Utilizing CGU1, GC sections, and LTO produces a speedup of ~7.7% and dimension enchancment of ~5.4% over the baseline. This works out to a speedup of ~6% over the earlier stage within the pipeline due solely to LTO.
Profile-Guided Optimization (PGO)
Command line arguments, atmosphere variables, and the contents of information can all affect how a program executes. Some blocks of code is likely to be used incessantly whereas different branches and features could solely be used when an error happens. By profiling an utility because it executes we are able to acquire knowledge on how typically these code blocks are executed. This knowledge can then be used to information optimizations when recompiling this system.
We use instrumented binaries to gather profiles from each constructing the Rust toolchain itself and from constructing the Rust elements of Android pictures for x86_64, aarch64, and riscv64. These 4 profiles are then mixed and the toolchain is recompiled with profile-guided optimizations.
In consequence, the toolchain achieves a ~19.8% speedup and 5.3% discount in dimension over the baseline compiler. This can be a 13.2% speedup over the earlier stage within the compiler.
BOLT: Binary Optimization and Structure Device
Even with LTO enabled the linker remains to be accountable for the structure of the ultimate binary. As a result of it isn’t being guided by any profiling info the linker may unintentionally place a operate that’s incessantly known as (sizzling) subsequent to a operate that’s not often known as (chilly). When the recent operate is later known as all features on the identical reminiscence web page can be loaded. The chilly features are actually taking on area that may very well be allotted to different sizzling features, thus forcing the extra pages that do comprise these features to be loaded.

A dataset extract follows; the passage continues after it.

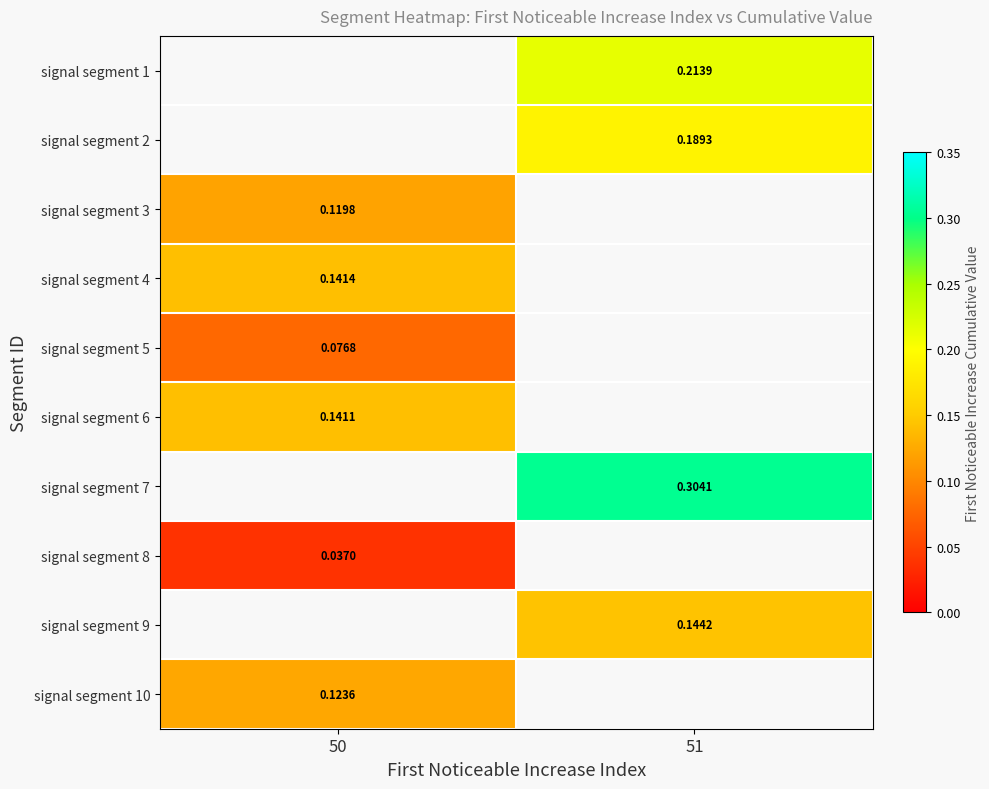

What is the highest value of the signal segment 5 series?

0.1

BOLT mitigates this downside through the use of a further set of layout-focused profiling info to re-organize features and knowledge. For the needs of rushing up rustc we profiled libLLVM, libstd, and librustc_driver, that are the compiler’s major dependencies. These libraries are then BOLT optimized utilizing the next choices:
--peepholes=all
--data=<path-to-profile>
--reorder-blocks=ext-tsp
–-reorder-functions=hfsort
--split-functions
--split-all-cold
--split-eh
--dyno-stats
Any extra libraries matching lib/*.so are optimized with out profiles utilizing solely –peepholes=all.
Making use of BOLT to our toolchain produces a speedup over the baseline compiler of ~24.7% at a dimension enhance of ~10.9%. This can be a speedup of ~6.1% over the PGOed compiler with out BOLT.

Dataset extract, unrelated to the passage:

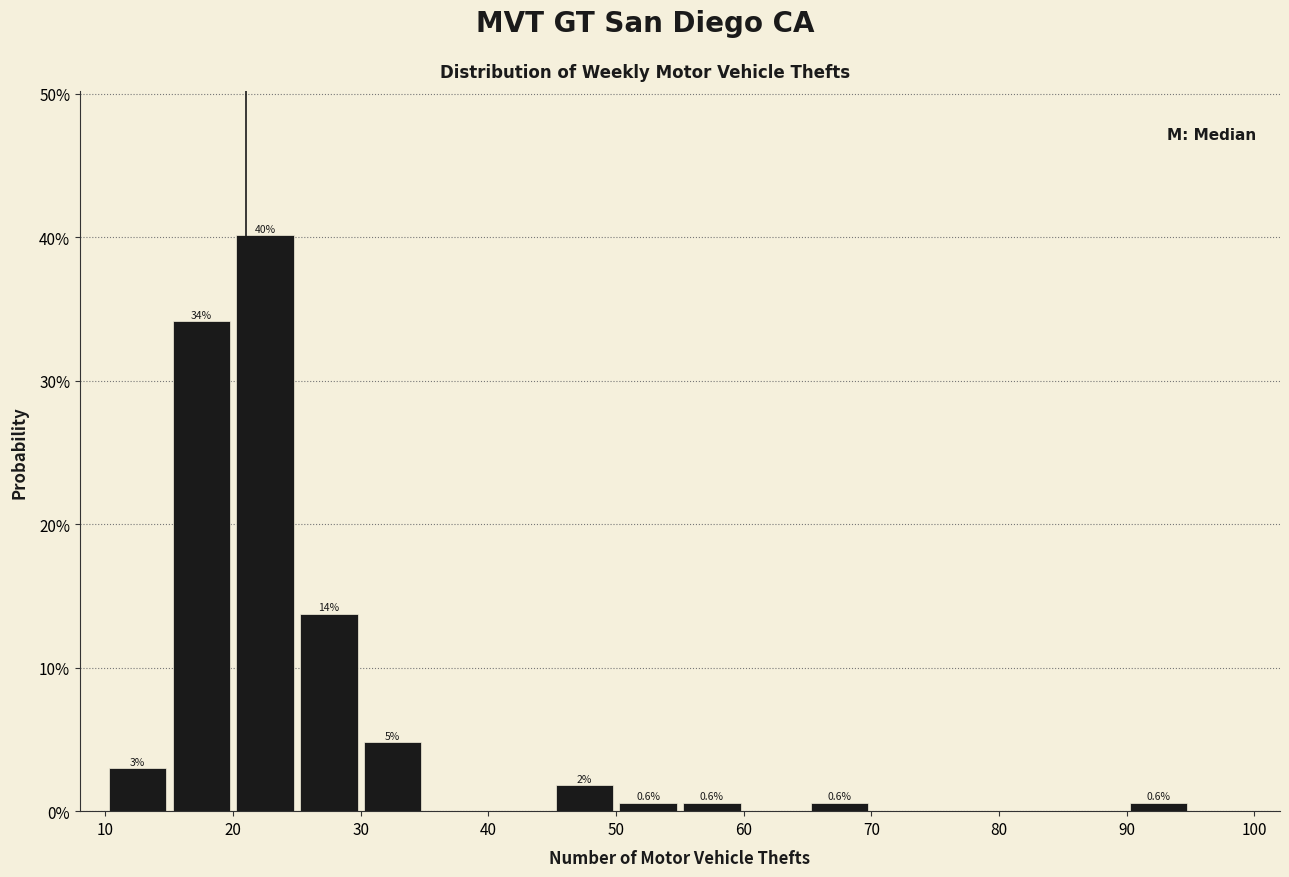

Over which range of the x-axis is the bar tallest?

20 to 25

In case you are concerned with utilizing BOLT in your personal challenge/construct I supply these two bits of recommendation: 1) you’ll have to emit extra relocation info into your binaries utilizing the -Wl,–emit-relocs linker argument and a pair of) use the identical enter library when invoking BOLT to supply the instrumented and the optimized variations.
Conclusion
By compiling as a single code era unit, rubbish gathering our knowledge objects, performing each link-time and profile-guided optimizations, and leveraging the BOLT software we had been in a position to pace up the time it takes to compile the Rust elements of Android by 24.8%. For each 50k Android builds per day run in our CI infrastructure we save ~10K hours of serial execution.
Our business isn’t one to face nonetheless and there’ll absolutely be one other software and one other set of profiles in want of gathering within the close to future. Till then we’ll proceed making incremental enhancements looking for extra efficiency. Glad coding!